1. Field of the Invention
The invention relates to the field of peak-limiting circuits particular for audio signals.
2. Prior Art
Numerous peak-limiting circuits, methods and systems are known for peak-limiting audio signals. The peak levels of such signals must be controlled in systems characterized by a sudden overload point which may not be exceeded for satisfactory operation. Among such systems are AM broadcasting, FM broadcasting, optical film recording by the "variable area" method, carrier telephony, and disc recording. The present invention is especially useful for systems characterized by a steep high frequency rolloff in a receiver or other device and where high frequency pre-emphasis is used to compensate for this rolloff, such as in AM broadcasting.
One system for controlling peak levels in AM broadcasting employs a variable gain amplifier, or like element, in the audio path. This amplifier is controlled by a level detector which typically includes some form of integration at its output. For audio signals, the attack time for this system is in the range of ten microseconds with a recovery time of a few hundred milliseconds. Unnatural volume reductions often occur with this sytem because microsecond-wide peaks can cause gain reductions for hundreds of milliseconds.
Another prior art peak control means employs clipping; diode clippers are used to instantaneously clip the waveform.
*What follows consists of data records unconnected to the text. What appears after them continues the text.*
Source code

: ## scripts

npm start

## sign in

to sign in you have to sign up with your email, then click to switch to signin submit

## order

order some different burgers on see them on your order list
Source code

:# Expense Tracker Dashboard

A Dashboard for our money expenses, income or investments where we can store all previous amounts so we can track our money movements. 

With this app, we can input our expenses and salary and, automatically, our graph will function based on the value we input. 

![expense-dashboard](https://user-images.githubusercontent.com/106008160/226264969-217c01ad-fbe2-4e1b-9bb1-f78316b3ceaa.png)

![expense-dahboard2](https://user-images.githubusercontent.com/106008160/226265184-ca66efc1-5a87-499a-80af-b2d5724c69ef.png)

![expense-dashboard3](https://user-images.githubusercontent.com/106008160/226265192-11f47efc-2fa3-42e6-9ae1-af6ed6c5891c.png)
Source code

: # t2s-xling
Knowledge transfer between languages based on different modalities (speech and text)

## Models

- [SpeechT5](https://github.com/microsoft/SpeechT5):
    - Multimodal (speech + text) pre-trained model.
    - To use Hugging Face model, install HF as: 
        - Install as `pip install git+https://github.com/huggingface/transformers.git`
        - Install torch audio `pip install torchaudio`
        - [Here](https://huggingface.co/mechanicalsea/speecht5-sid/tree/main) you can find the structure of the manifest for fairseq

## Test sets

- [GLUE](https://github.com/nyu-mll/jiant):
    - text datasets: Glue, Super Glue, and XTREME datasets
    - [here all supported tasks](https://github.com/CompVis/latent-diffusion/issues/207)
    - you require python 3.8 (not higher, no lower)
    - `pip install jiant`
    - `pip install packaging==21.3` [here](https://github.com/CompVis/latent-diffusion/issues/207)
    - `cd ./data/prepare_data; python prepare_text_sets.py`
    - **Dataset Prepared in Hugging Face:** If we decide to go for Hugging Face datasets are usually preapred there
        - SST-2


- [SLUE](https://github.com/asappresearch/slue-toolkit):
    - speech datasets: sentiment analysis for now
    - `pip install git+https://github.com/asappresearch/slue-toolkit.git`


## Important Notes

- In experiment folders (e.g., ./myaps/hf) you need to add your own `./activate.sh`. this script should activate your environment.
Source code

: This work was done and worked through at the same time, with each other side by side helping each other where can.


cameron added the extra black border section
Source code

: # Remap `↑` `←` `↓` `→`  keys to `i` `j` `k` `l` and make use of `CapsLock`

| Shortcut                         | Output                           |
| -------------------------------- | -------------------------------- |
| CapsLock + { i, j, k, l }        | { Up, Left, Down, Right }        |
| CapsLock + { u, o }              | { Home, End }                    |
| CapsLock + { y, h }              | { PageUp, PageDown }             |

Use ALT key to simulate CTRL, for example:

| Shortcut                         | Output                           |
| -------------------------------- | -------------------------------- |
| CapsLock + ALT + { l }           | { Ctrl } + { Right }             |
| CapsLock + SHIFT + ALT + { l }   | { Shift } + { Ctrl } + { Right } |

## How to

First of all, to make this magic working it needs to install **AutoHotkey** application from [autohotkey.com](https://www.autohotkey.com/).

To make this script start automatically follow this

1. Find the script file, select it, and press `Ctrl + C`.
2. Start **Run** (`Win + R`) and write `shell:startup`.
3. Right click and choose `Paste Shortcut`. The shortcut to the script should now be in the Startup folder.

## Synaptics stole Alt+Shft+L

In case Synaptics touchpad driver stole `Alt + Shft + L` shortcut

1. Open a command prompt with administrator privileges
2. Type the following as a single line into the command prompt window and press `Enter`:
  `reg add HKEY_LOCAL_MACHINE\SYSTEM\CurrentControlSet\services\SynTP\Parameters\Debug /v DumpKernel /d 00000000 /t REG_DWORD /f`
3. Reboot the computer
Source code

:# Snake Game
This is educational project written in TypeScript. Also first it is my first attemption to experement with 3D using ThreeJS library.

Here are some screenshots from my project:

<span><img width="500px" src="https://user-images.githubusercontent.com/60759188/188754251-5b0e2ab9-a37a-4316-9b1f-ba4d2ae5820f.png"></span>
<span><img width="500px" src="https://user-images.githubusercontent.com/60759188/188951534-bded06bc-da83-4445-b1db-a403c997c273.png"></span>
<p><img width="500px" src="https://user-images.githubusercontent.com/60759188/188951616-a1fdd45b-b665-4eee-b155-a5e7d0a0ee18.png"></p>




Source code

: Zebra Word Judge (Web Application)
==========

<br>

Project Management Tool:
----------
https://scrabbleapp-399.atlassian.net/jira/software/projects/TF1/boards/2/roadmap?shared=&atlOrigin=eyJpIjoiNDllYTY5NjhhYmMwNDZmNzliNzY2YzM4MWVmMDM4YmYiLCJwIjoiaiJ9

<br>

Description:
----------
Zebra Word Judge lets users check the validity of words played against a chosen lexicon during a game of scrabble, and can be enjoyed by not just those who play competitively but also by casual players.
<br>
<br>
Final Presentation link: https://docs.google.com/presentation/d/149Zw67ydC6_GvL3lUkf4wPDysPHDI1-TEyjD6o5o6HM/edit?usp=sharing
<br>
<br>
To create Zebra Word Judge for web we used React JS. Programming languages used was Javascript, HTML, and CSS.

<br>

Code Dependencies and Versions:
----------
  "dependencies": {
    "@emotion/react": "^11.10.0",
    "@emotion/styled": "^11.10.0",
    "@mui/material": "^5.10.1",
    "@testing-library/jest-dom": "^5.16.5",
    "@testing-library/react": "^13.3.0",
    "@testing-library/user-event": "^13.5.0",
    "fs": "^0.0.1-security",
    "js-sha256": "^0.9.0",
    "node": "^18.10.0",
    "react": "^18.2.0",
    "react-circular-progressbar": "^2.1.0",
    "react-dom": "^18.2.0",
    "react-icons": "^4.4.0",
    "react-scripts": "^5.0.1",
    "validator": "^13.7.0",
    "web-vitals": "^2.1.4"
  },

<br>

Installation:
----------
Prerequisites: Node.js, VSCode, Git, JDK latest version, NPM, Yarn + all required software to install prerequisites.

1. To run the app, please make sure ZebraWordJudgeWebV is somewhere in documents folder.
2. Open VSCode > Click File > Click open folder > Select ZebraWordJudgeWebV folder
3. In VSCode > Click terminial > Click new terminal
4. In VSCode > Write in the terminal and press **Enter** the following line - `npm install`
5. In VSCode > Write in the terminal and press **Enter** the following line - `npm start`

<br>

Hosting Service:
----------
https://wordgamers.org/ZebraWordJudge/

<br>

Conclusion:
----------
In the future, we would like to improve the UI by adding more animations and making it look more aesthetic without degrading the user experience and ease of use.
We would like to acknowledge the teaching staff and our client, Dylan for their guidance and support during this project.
The amount of such clipping is usually quite small (2 to 5 db) to prevent noticeable non-linear distortion.
A variable gain amplifier in combination with a clipper is also used for controlling peak levels of audio signals for AM broadcasting. In this system, the attack time of the variable gain amplifier loop is slower than the attack time for such amplifiers when used without a clipper. These slower attack times can result in audible distortion when clipping does occur. The attack time in these systems must be fast enough to prevent noticeable clipping distortion for the "worse case" program material, thus this system cannot be optimized for maximum loudness.
The prior art systems all lack information concerning the amount of distortion perceived by a listener. The action of these systems is conservative in order not to introduce noticeable distortion. For this reason loudness is not maximized for many types of program material.
As will be seen, the presently described apparatus and method permits maximum possible loudness from a peak-level limited channel at all times by clipping the signal as much as possible without adding noticeable distortion. This method is particularly effective with systems employing large amounts of high frequency pre-emphasis. The level of noticeable audio distortion is estimated based on known psychoacoustic masking and this estimate is used in a feedback loop to control the signal level applied to a clipper.